Activity: Retype every entry word for word.

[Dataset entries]
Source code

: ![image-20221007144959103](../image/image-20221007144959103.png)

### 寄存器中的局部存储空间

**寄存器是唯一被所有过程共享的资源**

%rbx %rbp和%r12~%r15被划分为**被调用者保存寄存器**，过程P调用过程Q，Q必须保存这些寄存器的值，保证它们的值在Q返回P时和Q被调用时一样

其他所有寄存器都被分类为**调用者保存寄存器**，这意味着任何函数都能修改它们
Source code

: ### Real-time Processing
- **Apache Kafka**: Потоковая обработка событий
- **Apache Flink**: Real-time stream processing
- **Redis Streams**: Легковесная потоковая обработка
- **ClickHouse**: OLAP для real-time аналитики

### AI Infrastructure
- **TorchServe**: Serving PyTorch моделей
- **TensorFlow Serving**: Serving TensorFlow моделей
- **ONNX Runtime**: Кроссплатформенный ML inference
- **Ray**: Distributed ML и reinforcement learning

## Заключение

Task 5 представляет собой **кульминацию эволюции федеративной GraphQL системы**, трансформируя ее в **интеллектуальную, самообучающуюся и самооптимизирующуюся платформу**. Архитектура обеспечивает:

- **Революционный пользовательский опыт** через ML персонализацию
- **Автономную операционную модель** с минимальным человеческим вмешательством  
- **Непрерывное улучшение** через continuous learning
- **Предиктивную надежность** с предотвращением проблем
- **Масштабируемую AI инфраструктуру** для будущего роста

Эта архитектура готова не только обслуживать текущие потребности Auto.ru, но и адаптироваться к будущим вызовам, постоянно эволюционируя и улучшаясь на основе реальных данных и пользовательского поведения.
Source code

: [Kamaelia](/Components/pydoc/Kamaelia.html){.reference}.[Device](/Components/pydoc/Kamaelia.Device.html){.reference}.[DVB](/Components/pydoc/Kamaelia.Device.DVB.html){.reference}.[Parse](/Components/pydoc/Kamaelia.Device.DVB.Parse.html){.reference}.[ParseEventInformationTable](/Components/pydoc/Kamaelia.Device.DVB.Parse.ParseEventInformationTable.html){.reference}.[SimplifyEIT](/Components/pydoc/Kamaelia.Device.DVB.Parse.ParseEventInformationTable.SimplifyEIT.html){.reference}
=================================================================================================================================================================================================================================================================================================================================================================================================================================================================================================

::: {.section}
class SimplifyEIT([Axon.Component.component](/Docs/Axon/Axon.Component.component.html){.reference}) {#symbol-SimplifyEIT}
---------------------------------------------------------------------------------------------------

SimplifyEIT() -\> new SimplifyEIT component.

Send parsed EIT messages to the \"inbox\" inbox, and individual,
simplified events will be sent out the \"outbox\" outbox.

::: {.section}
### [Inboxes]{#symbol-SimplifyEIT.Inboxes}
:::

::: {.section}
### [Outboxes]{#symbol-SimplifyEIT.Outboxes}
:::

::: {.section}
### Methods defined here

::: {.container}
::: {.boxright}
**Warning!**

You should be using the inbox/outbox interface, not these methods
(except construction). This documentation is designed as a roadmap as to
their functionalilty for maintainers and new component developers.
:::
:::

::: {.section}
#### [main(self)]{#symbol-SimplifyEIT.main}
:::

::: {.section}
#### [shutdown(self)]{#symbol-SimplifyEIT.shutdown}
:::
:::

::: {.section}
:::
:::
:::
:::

Solution for this exercise:
Source code

: ![image-20221007144959103](../image/image-20221007144959103.png)

### 寄存器中的局部存储空间

**寄存器是唯一被所有过程共享的资源**

%rbx %rbp和%r12~%r15被划分为**被调用者保存寄存器**，过程P调用过程Q，Q必须保存这些寄存器的值，保证它们的值在Q返回P时和Q被调用时一样

其他所有寄存器都被分类为**调用者保存寄存器**，这意味着任何函数都能修改它们
Source code

: ### Real-time Processing
- **Apache Kafka**: Потоковая обработка событий
- **Apache Flink**: Real-time stream processing
- **Redis Streams**: Легковесная потоковая обработка
- **ClickHouse**: OLAP для real-time аналитики

### AI Infrastructure
- **TorchServe**: Serving PyTorch моделей
- **TensorFlow Serving**: Serving TensorFlow моделей
- **ONNX Runtime**: Кроссплатформенный ML inference
- **Ray**: Distributed ML и reinforcement learning

## Заключение

Task 5 представляет собой **кульминацию эволюции федеративной GraphQL системы**, трансформируя ее в **интеллектуальную, самообучающуюся и самооптимизирующуюся платформу**. Архитектура обеспечивает:

- **Революционный пользовательский опыт** через ML персонализацию
- **Автономную операционную модель** с минимальным человеческим вмешательством  
- **Непрерывное улучшение** через continuous learning
- **Предиктивную надежность** с предотвращением проблем
- **Масштабируемую AI инфраструктуру** для будущего роста

Эта архитектура готова не только обслуживать текущие потребности Auto.ru, но и адаптироваться к будущим вызовам, постоянно эволюционируя и улучшаясь на основе реальных данных и пользовательского поведения.
Source code

: [Kamaelia](/Components/pydoc/Kamaelia.html){.reference}.[Device](/Components/pydoc/Kamaelia.Device.html){.reference}.[DVB](/Components/pydoc/Kamaelia.Device.DVB.html){.reference}.[Parse](/Components/pydoc/Kamaelia.Device.DVB.Parse.html){.reference}.[ParseEventInformationTable](/Components/pydoc/Kamaelia.Device.DVB.Parse.ParseEventInformationTable.html){.reference}.[SimplifyEIT](/Components/pydoc/Kamaelia.Device.DVB.Parse.ParseEventInformationTable.SimplifyEIT.html){.reference}
=================================================================================================================================================================================================================================================================================================================================================================================================================================================================================================

::: {.section}
class SimplifyEIT([Axon.Component.component](/Docs/Axon/Axon.Component.component.html){.reference}) {#symbol-SimplifyEIT}
---------------------------------------------------------------------------------------------------

SimplifyEIT() -\> new SimplifyEIT component.

Send parsed EIT messages to the \"inbox\" inbox, and individual,
simplified events will be sent out the \"outbox\" outbox.

::: {.section}
### [Inboxes]{#symbol-SimplifyEIT.Inboxes}
:::

::: {.section}
### [Outboxes]{#symbol-SimplifyEIT.Outboxes}
:::

::: {.section}
### Methods defined here

::: {.container}
::: {.boxright}
**Warning!**

You should be using the inbox/outbox interface, not these methods
(except construction). This documentation is designed as a roadmap as to
their functionalilty for maintainers and new component developers.
:::
:::

::: {.section}
#### [main(self)]{#symbol-SimplifyEIT.main}
:::

::: {.section}
#### [shutdown(self)]{#symbol-SimplifyEIT.shutdown}
:::
:::

::: {.section}
:::
:::
:::
:::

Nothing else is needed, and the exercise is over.